Haidt describes, in the book, how he and his collaborators did in fact revise the model to account for a problem with the Fairness foundation. Largely as a result of feedback from economic conservatives, they came around to the view that Fairness was conflating two different concerns, namely proportionality and equality. Liberals cared about equality, whereas conservatives cared about “the fairness of the Protestant work ethic and the Hindu law of karma: People should reap what they sow”. In response, Haidt and his colleagues narrowed the Fairness/Cheating foundation down to the conservative notion of fairness as proportionality, and introduced a new, sixth foundation to cover the liberal idea of fairness as equality. Curiously, though, they called this new foundation not Equality/Inequality but rather Liberty/Oppression. Haidt suggests that the original trigger of the cognitive module linked to this foundation is “signs of attempted domination” by a powerful individual, but that current triggers “include almost anything that is perceived as imposing illegitimate restraints on one’s liberty, including government (from the perspective of the American right)” and yet “can expand to encompass the accumulation of wealth, which helps to explain the pervasive dislike of capitalism on the far left.” Haidt explicitly acknowledges that the Liberty/Oppression foundation appeals to liberals and conservatives in different ways, but one nevertheless wonders if the model might be better off with at least seven foundations (the original five plus Equality/Inequality and Freedom/Constraint) as opposed to only six.

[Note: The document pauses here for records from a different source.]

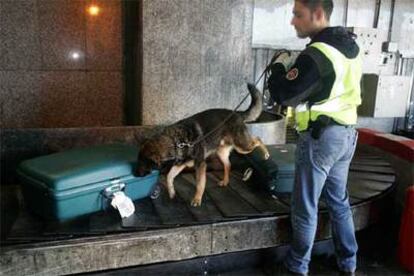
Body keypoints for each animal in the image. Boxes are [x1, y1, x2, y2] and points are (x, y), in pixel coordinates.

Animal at [136, 83, 270, 206]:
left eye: (143, 162)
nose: (136, 174)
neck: (175, 141)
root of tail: (236, 113)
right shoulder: (180, 164)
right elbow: (169, 176)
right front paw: (172, 192)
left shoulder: (200, 165)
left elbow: (200, 184)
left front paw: (197, 199)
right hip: (222, 152)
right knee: (228, 164)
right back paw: (225, 181)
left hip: (242, 146)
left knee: (258, 140)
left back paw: (266, 154)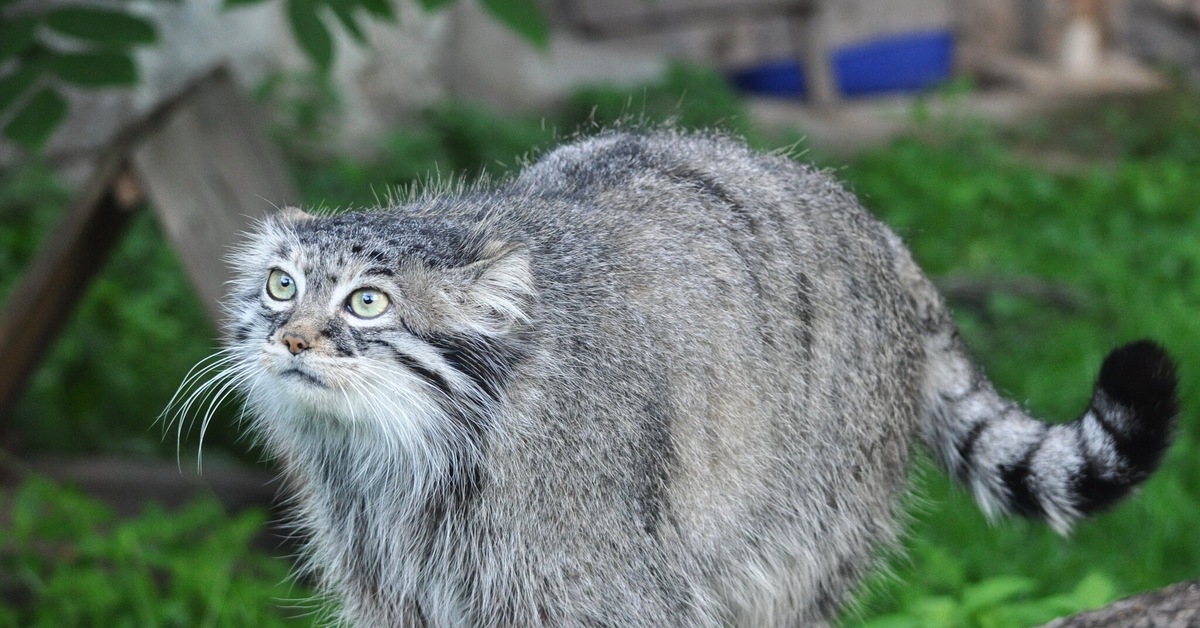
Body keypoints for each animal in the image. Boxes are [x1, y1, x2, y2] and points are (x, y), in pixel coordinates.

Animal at [174, 130, 1176, 624]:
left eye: (368, 302)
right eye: (281, 284)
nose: (291, 338)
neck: (406, 459)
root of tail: (884, 239)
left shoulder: (582, 583)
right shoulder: (395, 585)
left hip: (802, 539)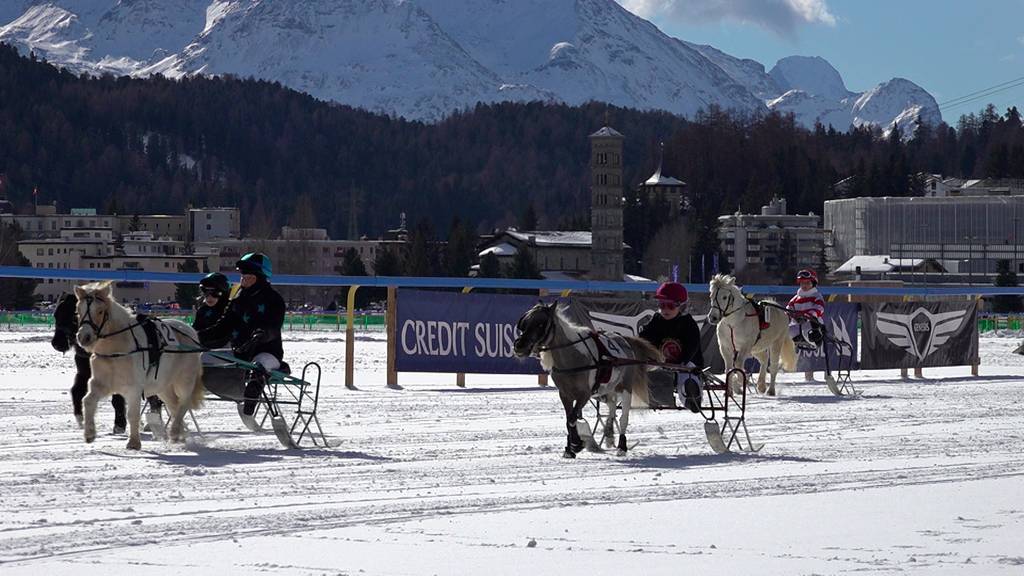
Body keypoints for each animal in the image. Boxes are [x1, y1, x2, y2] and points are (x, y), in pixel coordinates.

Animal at [51, 293, 125, 428]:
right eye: (56, 314)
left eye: (74, 316)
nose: (57, 343)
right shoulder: (84, 372)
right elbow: (76, 390)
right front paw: (80, 418)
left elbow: (117, 398)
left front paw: (119, 424)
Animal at [74, 280, 203, 446]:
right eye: (78, 310)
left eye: (100, 311)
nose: (84, 337)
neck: (116, 349)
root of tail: (190, 331)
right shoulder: (101, 384)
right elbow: (88, 401)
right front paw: (89, 433)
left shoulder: (134, 388)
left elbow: (132, 414)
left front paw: (134, 443)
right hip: (163, 386)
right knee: (174, 405)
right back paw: (180, 433)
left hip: (184, 380)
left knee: (183, 403)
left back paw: (175, 432)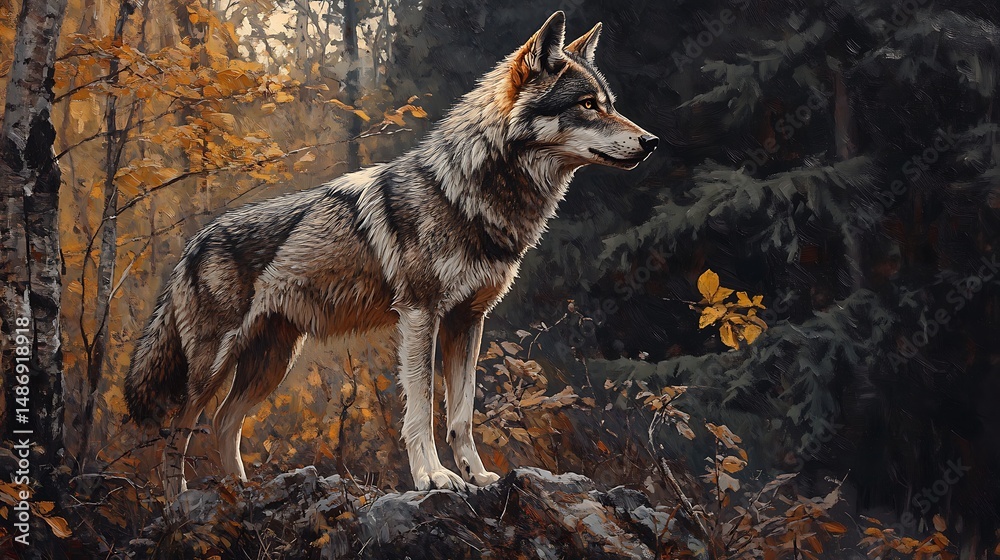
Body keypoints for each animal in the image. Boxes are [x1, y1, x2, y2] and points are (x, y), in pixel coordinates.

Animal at [125, 11, 657, 500]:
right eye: (588, 105)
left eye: (609, 104)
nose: (652, 142)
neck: (468, 195)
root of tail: (194, 242)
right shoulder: (421, 317)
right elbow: (421, 408)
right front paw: (434, 478)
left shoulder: (469, 321)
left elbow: (461, 414)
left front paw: (478, 477)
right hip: (213, 367)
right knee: (176, 431)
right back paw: (178, 505)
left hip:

Despite these criticisms, I find Haidt’s efforts to disentangle the basis of moral intuitions basically admirable. I strongly suspect that the new six-foundation model of human morality is far from the best possible one, but it surely facilitates the documentation of some real patterns, and some real psychological differences among people with different political views. I think the approach ought to be refined, rather than rejected.
As for my own intuitions, the Moral Foundations Questionnaire – still based, at least when I filled it out, on the five-foundation model – informed me that I was more conservative than the average conservative on Loyalty (4.0/5.0), Harm (1.5) and Fairness (2.2), more liberal than the average liberal on Sanctity (1.2; called “Purity” in the version of the questionnaire that I took) and somewhere in between average liberals and conservatives on Authority (2.9). Feel free to report your own scores in the comments, but do take them with a few grains of salt, as I do mine.